PAGE EXCERPT:
Baby steps towards transport properties.

src/Backends/Helmholtz/FlashRoutines.h

@@ -41,17 +41,17 @@ public:
     
     /// A generic flash routine for the pairs (T,D), (T,H), (T,S), and (T,U).  Similar analysis is needed
     /// @param HEOS The HelmholtzEOSMixtureBackend to be used
-    /// @param other The index for the other input, see CoolProp::parameters; allowed values are iDmolar, iHmolar, iSmolar, iUmolar
+    /// @param other The index for the other input from CoolProp::parameters; allowed values are iDmolar, iHmolar, iSmolar, iUmolar
     static void DHSU_T_flash(HelmholtzEOSMixtureBackend &HEOS, int other);
     
     /// A generic flash routine for the pairs (P,H), (P,S), and (P,U).  Similar analysis is needed
     /// @param HEOS The HelmholtzEOSMixtureBackend to be used
-    /// @param other The index for the other input, see CoolProp::parameters; allowed values are iHmolar, iSmolar, iUmolar
+    /// @param other The index for the other input from CoolProp::parameters; allowed values are iHmolar, iSmolar, iUmolar
     static void HSU_P_flash(HelmholtzEOSMixtureBackend &HEOS, int other);
     
     /// A generic flash routine for the pairs (D,P), (D,H), (D,S), and (D,U).  Similar analysis is needed
     /// @param HEOS The HelmholtzEOSMixtureBackend to be used
-    /// @param other The index for the other input, see CoolProp::parameters; allowed values are iP, iHmolar, iSmolar, iUmolar
+    /// @param other The index for the other input from CoolProp::parameters; allowed values are iP, iHmolar, iSmolar, iUmolar
     static void PHSU_D_flash(HelmholtzEOSMixtureBackend &HEOS, int other);
 };
 

src/Backends/Helmholtz/Fluids/CoolPropFluid.h

@@ -58,6 +58,13 @@ public:
     double residual(double T, double rhomolar);
     double critical(double T, double rhomolar);
 };
+class TransportPropertyData
+{
+public:
+    ViscosityCorrelation viscosity;
+    ThermalConductivityCorrelation conductivity;
+    long double sigma_eta, epsilon_over_k;
+};
 
 /**
 The surface tension correlation class uses correlations for the surface tension that are all
@@ -184,6 +191,7 @@ public:
     }
 };
 
+
 class MeltingLine
 {
 };
@@ -343,6 +351,7 @@ class CoolPropFluid {
         BibTeXKeysStruct BibTeXKeys;
         EnvironmentalFactorsStruct environment;
         Ancillaries ancillaries;
+        TransportPropertyData transport;
 
         double gas_constant(){ return pEOS->R_u; };
         double molar_mass(){ return pEOS->molar_mass; };

src/Backends/Helmholtz/Fluids/FluidLibrary.h

@@ -257,9 +257,22 @@ protected:
         fluid.pEOS = &(fluid.EOSVector[0]);
     };
 
-    /// Parse the reducing state for the given EOS
-    void parse_reducing_state(rapidjson::Value &alphar)

PROBLEM A: In the records, can you give the lines from the one containing "pose: elev=166.9 azim=143.9" through the end of the records again, both ends included, with each coordinate of the dot's position in the second view multiplied by 2.25 and rounded to a whole number, halves rounded up? Leave the pictures out.
The code diff above and the records that come next are unrelated.

INFORMATION SHOWN:

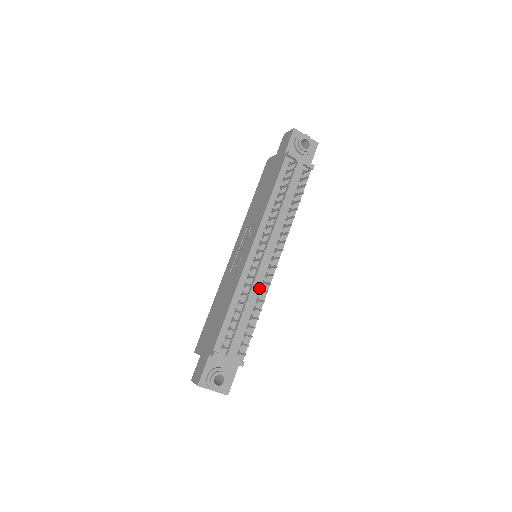
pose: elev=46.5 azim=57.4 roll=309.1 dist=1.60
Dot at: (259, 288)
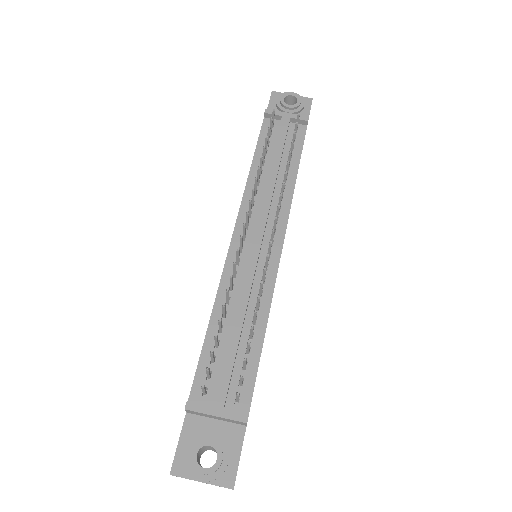
Dot at: (257, 289)
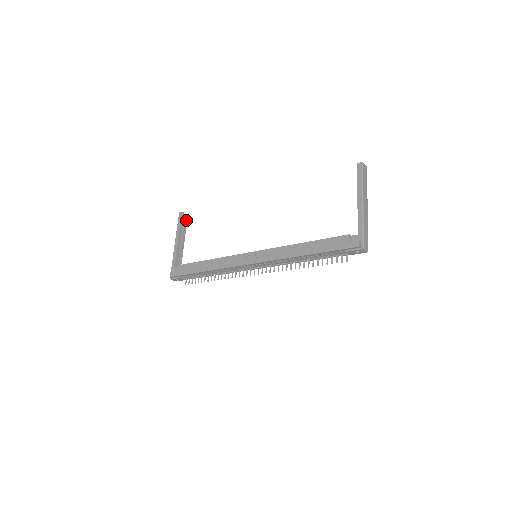
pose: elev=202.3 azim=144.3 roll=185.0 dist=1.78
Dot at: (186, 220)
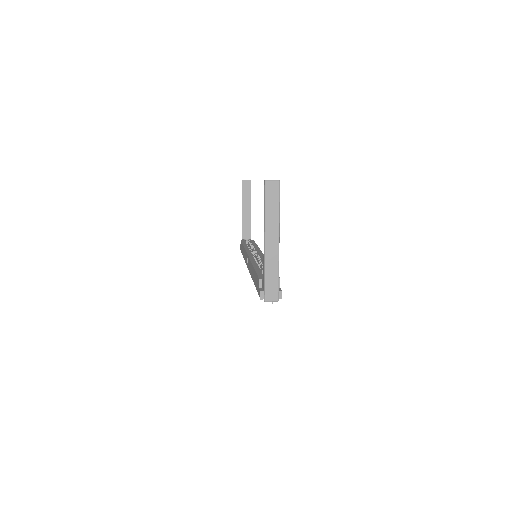
Dot at: (249, 186)
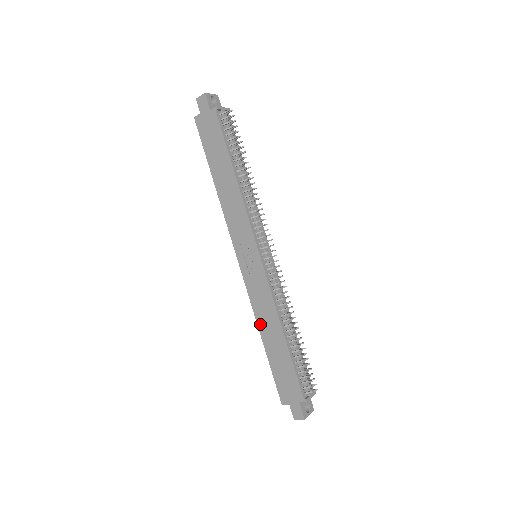
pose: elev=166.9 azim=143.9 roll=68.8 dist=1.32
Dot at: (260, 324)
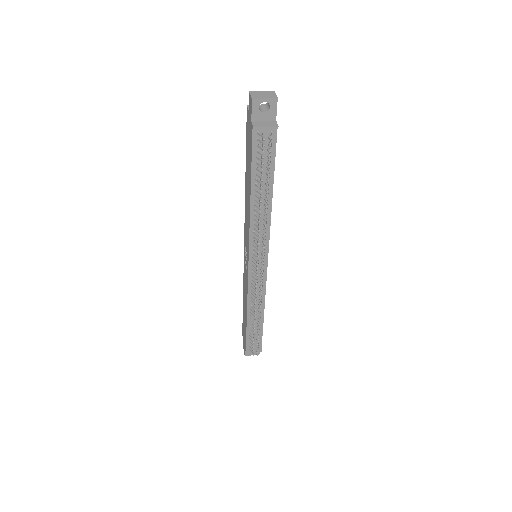
Dot at: (243, 292)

PROBLEM B: How would you carry on the code diff on transport properties in the Helmholtz backend from the point where it stops?

FINAL RESULT A:
pose: elev=166.9 azim=143.9 roll=68.8 dist=1.32
Dot at: (260, 324)
Dot at: (547, 657)

FINAL RESULT B:
+    /// Parse the transport properties
+    void parse_transport(rapidjson::Value &transport, CoolPropFluid & fluid)
     {
+        if (!transport.HasMember("sigma_eta")|| !transport.HasMember("epsilon_over_k")){
+            // Use the method of Chung to approximate the values for epsilon_over_k and sigma_eta
+            // Chung, T.-H.; Ajlan, M.; Lee, L. L.; Starling, K. E. Generalized Multiparameter Correlation for Nonpolar and Polar Fluid Transport Properties. Ind. Eng. Chem. Res. 1988, 27, 671-679.
+            // rhoc needs to be in mol/L to yield a sigma in nm, 
+            long double rho_crit_molar = fluid.pEOS->reduce.rhomolar/1000.0;// [mol/m3 to mol/L]
+            long double Tc = fluid.pEOS->reduce.T;
+            fluid.transport.sigma_eta = 0.809/pow(rho_crit_molar, static_cast<long double>(1.0/3.0))/1e9; // 1e9 is to convert from nm to m
+            fluid.transport.epsilon_over_k = Tc/1.3593; // [K]
+        }
+        else{
+            fluid.transport.sigma_eta = cpjson::get_double(transport, "sigma_eta");
+            fluid.transport.epsilon_over_k = cpjson::get_double(transport, "epsilon_over_k");
+        }
     };
 
     /// Parse the critical state for the given EOS
@@ -352,6 +365,14 @@ public:
         else{
             parse_environmental(fluid_json["ENVIRONMENTAL"], fluid);
         }
+
+        // Parse the environmental parameters
+        if (!(fluid_json.HasMember("TRANSPORT"))){
+            std::cout << format("Transport property data are missing for fluid [%s]\n", fluid.name.c_str()) ;
+        }
+        else{
+            parse_transport(fluid_json["TRANSPORT"], fluid);
+        }
         
         // If the fluid is ok...
 

src/Backends/Helmholtz/HelmholtzEOSMixtureBackend.h

@@ -36,6 +36,7 @@ public:
     ExcessTerm Excess;
 
     friend class FlashRoutines; // Allows the routines in the FlashRoutines class to have access to all the protected members and methods of this class
+    friend class TransportRoutines; // Allows the routines in the TransportRoutines class to have access to all the protected members and methods of this class
 
     // Helmholtz EOS backend uses mole fractions
     bool using_mole_fractions(){return true;}

src/Backends/Helmholtz/TransportRoutines.cpp

@@ -0,0 +1,27 @@
+
+#include "TransportRoutines.h"
+
+namespace CoolProp{
+
+long double TransportRoutines::general_dilute_gas_viscosity(HelmholtzEOSMixtureBackend &HEOS)
+{
+    if (HEOS.is_pure_or_pseudopure)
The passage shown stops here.